I won’t forget this, Carroway says. I’m the figure hiding in the closet in your worst dreams. We see him leave and get into his red sports car which is double-parked in front of the house. We cut back to Yuri and Adrienne sitting on the floor, back to back. They are laughing so hard tears come to their eyes.

It is the next day. We see Yuri parking his car around the corner from his house. He gets out — he has his suitcase in hand — is whistling to himself. Going up the steps, he has a premonition and turns abruptly as if he expected someone to be coming up behind him.

Yuri double locks the door when he gets inside the house, calls to Adrienne. He gets no answer and calls her name again. He calls his daughter’s name.

He goes through his mail, checks for messages, then takes his suitcase up to the bedroom, somewhat surprised to find the door shut. He hesitates, listens at the door for sounds, before throwing the door open.

This is what he sees: his wife and daughter in bed next to each other, lying motionless. At first he thinks they’re asleep and he lets out a sigh of relief or pleasure (who knows what else he might have imagined). He smiles at the spectacle. When he gets closer he sees that there is blood on the cover of the bed, that they have been shot, that they are both dead.
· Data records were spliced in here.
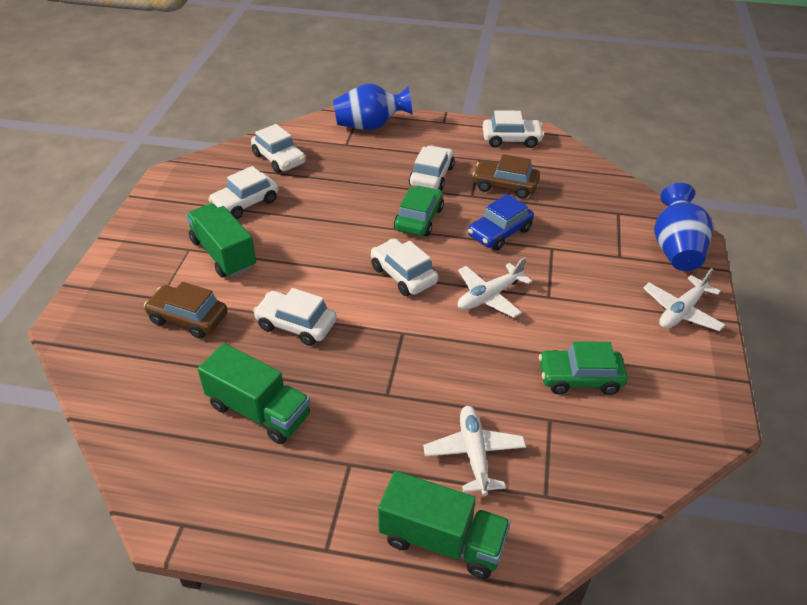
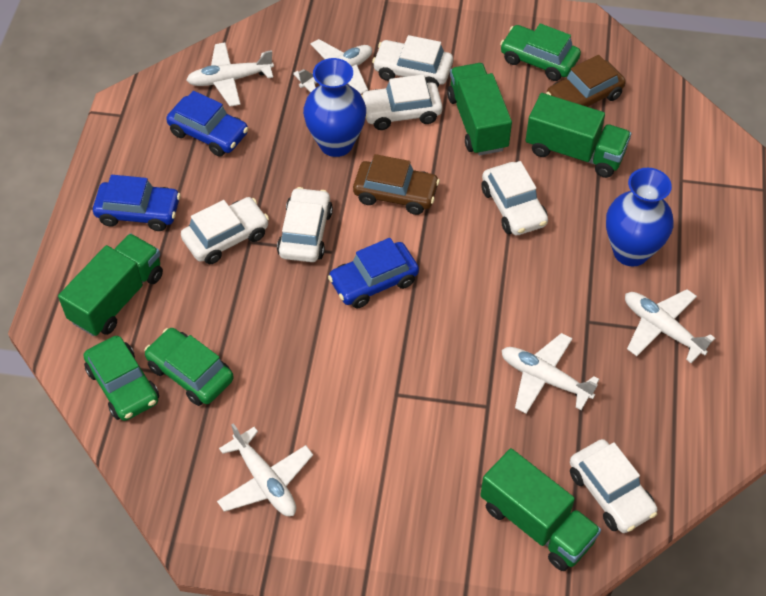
blue car: 1 -> 3
green car: 2 -> 3
green truck: 3 -> 4
white plane: 3 -> 5

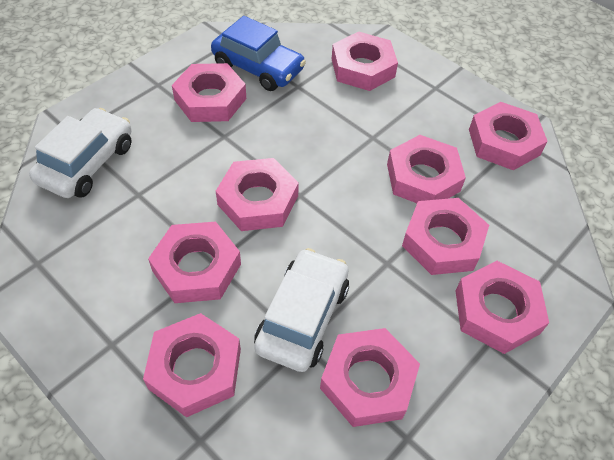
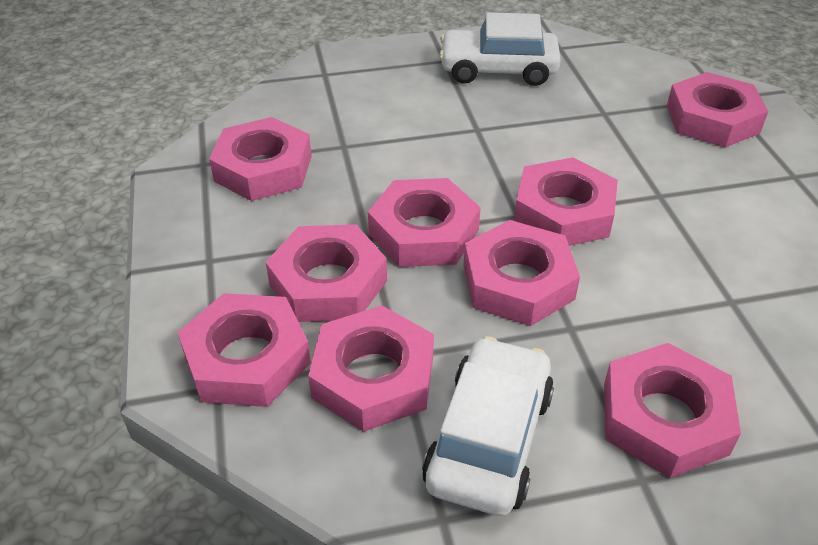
blue car: 1 -> 0
pink nut: 10 -> 9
Yuri is too shocked to respond. There is a hiatus of perhaps a second between his mouth opening and the scream that breaks loose. The camera freezes at this moment of his grief and horror, the scream fading then returning from a distance like an echo. When the camera releases Yuri he collapses against the wall. There is no sound, though Yuri continues to scream.


The End.


(Alternative Ending)


Adrienne is kissing Yuri when Carroway comes in the door, a look of outrage on his face.

So this is how you behave when I’m not around to watch you, he says to Adrienne.

This man’s my husband, she says.

It doesn’t matter. I take everything as a personal betrayal. Get out of here, Carroway, says Yuri.

I’m giving notice, says Carroway. I see this as the conclusion of my therapy. We see him leave and get into his red sports car, which is double-parked in front of the house. Anna Marie is waiting for him in the passenger seat.


It is the next day. We see Yuri emerging from his car, suitcase in hand. Going up the steps of his house, whistling to himself, he has a premonition and turns abruptly as if he expected someone to be coming up behind him. We follow his glance to a red sports car that resembles Carroway’s; the car is parked across the street (in a No Parking zone) and toward the far corner. Yuri double locks the door when he gets inside, calls to his wife and daughter.

Yuri checks the therapy schedule on the bulletin board and discovers that Adrienne is downstairs with a patient. She has left a note for him.


Yuri,

Rebecca is at Dora’s house. We need coffee.

Love you.


A.


Yuri carries his suitcase up to the bedroom and is surprised to find the door shut. He hesitates before opening the door, then thrusts it open. What he sees is this: in his marital bed, Carroway and Anna Marie are in the throes of the sexual act. Yuri watches in fascination, unable to avert his eyes. Carroway and Anna Marie. Anna Marie and Carroway. The image freezes.